Source records
※
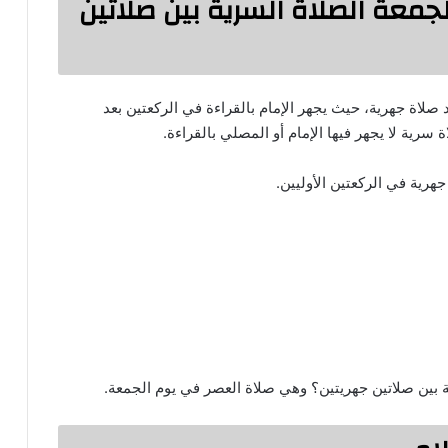
لجمعة الصلاة السرية بين صلاتين
صلاة جهرية، حيث يجهر الإمام بالقراءة في الركعتين بعد
رية لا يجهر فيها الإمام أو المصلي بالقراءة.
هرية في الركعتين الأوليين.
ة بين صلاتين جهريتين؟ وهي صلاة العصر في يوم الجمعة.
※
YOUR TASK
Every entry, exactly as written: transcribe it, passing over any pictures.

EXERCISE RESULT
لجمعة الصلاة السرية بين صلاتين
صلاة جهرية، حيث يجهر الإمام بالقراءة في الركعتين بعد
رية لا يجهر فيها الإمام أو المصلي بالقراءة.
هرية في الركعتين الأوليين.
ة بين صلاتين جهريتين؟ وهي صلاة العصر في يوم الجمعة.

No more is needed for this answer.